◆ **Data extract**:
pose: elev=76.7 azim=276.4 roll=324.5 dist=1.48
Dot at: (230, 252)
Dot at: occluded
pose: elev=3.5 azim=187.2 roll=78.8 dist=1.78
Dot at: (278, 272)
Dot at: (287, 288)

◆ **Task to complete**: Lay out the stretch from the line containing "pose: elev=3.5 azim=187.2 roll=78.8 dist=1.78" through the end of the items as a Markdown table with the columns Row and Line. Give each line its own numbered row and omit blank lines.

◆ **Worked answer**:
| Row | Line |
|---|---|
| 1 | pose: elev=3.5 azim=187.2 roll=78.8 dist=1.78 |
| 2 | Dot at: (278, 272) |
| 3 | Dot at: (287, 288) |